Regardless of whether you are using traditional or modern water heaters, the water heating system works similarly. The difference is on the source of fuel, such as electric, solar or gas. When you want to understand how the water heaters work you, need to understand its components and their interaction within the system to increase the temperature of water.

The Components of a Water Heater

Both electric and gas heaters have some similar components. These components include the internal anode rod, TRP valve, and the drain valve, dip tube, the fittings, pipes, and the pressure or overflow relief. The water heaters also have an internal tank in an insulating material that can maintain the heated water for a long time. The thermostats are somewhat different in both water heaters. The electric water heater has separate thermostats while the gas water heater is constructed into the gas control valve. The water heaters also have a device that limits overheating and help to circulate heat evenly and a thermocouple that shuts down the gas when there is an emergency.

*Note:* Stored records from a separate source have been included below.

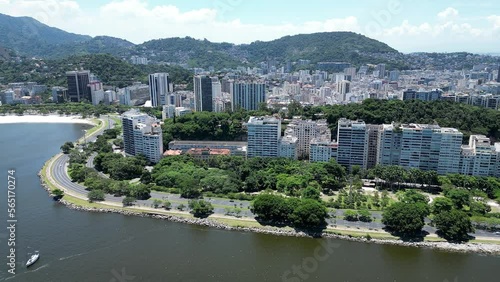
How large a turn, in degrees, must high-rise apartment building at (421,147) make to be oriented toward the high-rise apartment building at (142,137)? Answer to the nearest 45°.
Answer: approximately 90° to its right

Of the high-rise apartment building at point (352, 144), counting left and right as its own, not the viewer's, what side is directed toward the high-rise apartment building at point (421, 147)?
left

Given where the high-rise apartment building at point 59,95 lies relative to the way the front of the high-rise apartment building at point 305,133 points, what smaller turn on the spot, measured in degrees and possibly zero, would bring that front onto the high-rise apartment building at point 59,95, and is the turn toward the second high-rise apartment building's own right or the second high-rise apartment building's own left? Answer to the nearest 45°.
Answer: approximately 135° to the second high-rise apartment building's own right

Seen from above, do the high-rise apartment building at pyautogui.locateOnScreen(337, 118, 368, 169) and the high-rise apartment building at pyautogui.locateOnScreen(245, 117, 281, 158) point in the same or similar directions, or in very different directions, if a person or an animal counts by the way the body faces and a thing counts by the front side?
same or similar directions

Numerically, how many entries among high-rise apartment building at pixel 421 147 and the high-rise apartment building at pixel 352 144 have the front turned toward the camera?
2

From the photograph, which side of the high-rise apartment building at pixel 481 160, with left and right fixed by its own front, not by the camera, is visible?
front

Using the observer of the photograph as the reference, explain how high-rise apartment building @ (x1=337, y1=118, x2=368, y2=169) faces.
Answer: facing the viewer

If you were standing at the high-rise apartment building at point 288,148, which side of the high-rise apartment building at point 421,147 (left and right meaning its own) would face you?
right

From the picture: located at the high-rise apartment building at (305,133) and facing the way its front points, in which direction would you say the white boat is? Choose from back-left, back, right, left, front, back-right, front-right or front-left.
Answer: front-right

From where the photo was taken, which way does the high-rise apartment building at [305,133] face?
toward the camera

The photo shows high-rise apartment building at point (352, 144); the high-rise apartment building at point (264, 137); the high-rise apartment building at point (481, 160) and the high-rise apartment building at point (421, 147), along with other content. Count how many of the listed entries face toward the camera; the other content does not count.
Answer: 4

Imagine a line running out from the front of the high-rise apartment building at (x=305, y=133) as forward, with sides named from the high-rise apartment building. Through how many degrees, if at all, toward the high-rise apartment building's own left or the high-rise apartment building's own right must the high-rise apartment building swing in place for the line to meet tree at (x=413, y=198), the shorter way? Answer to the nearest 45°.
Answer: approximately 45° to the high-rise apartment building's own left

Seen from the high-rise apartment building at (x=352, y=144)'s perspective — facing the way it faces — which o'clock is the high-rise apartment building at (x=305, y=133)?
the high-rise apartment building at (x=305, y=133) is roughly at 4 o'clock from the high-rise apartment building at (x=352, y=144).

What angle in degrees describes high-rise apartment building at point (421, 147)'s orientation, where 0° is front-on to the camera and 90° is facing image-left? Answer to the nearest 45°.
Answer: approximately 0°

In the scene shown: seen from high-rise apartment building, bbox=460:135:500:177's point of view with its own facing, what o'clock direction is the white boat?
The white boat is roughly at 1 o'clock from the high-rise apartment building.

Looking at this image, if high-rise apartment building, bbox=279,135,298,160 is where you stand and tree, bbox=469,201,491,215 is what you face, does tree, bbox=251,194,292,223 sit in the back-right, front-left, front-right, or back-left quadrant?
front-right

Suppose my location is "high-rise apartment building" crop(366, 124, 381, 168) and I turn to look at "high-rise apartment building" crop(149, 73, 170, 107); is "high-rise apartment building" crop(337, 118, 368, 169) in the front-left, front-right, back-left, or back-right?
front-left

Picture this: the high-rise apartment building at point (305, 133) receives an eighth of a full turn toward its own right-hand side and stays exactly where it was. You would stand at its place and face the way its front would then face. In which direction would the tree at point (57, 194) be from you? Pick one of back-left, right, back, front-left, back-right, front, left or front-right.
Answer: front

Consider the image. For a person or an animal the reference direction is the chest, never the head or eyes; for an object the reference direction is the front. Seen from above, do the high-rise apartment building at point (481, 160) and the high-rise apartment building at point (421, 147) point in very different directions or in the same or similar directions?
same or similar directions

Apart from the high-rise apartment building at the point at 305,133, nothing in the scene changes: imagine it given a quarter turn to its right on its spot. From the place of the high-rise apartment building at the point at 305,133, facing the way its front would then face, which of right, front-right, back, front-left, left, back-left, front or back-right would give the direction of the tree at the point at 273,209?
left

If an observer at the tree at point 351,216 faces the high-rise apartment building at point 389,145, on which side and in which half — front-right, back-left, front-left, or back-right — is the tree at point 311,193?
front-left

How Does Water Heaters Works?

When you get down to basics, you will understand the different operations in both the electric and gas water heaters. However, in both models, cold water enters into the dip tube to the tank where it is heated. Here is how each model heater works.

Electric Water Heater

In the electrical water heaters, a thermostat must be mounted on the side of the internal tank so that it could sense when the temperature has decreased below the preset threshold. Here, the thermostat triggers the switch allowing electricity to flow to the element of heating the water. The heating element then submerges into the water in the tank heating it up in a concept where electricity is passed through the resistant material and converting the energy into heat. The thermostat will sense when the water has heated to the preset temperature, and it will shut off the power to the element.

Gas Water Heater

Just like the electric model, the gas water heater also has a thermostat, which is made of a small tube with a mercury sensor. The model also has a special sensor called a thermocouple that helps to sense when the pilot light is burning. In case the pilot light is not working, the thermocouple will allow gas to enter into the burner. The thermostat will send a signal to the gas control valve when the temperature decreases. In such a situation, the gas control valve will work on the signal from the thermostat to indicate there is a pilot light. The valve will open to allow gas to get into the burner to ignite a flame.

The ignited flame heats the bottom of the internal tank to heat the water. Hot water will be rising as cold water sink to create a natural circulation cycle. The heat that rises through the central flue keeps the internal temperature uniform. The thermostat will send a signal to the control valve when the water has reached the required temperature, which instructs the gas to stop flowing again.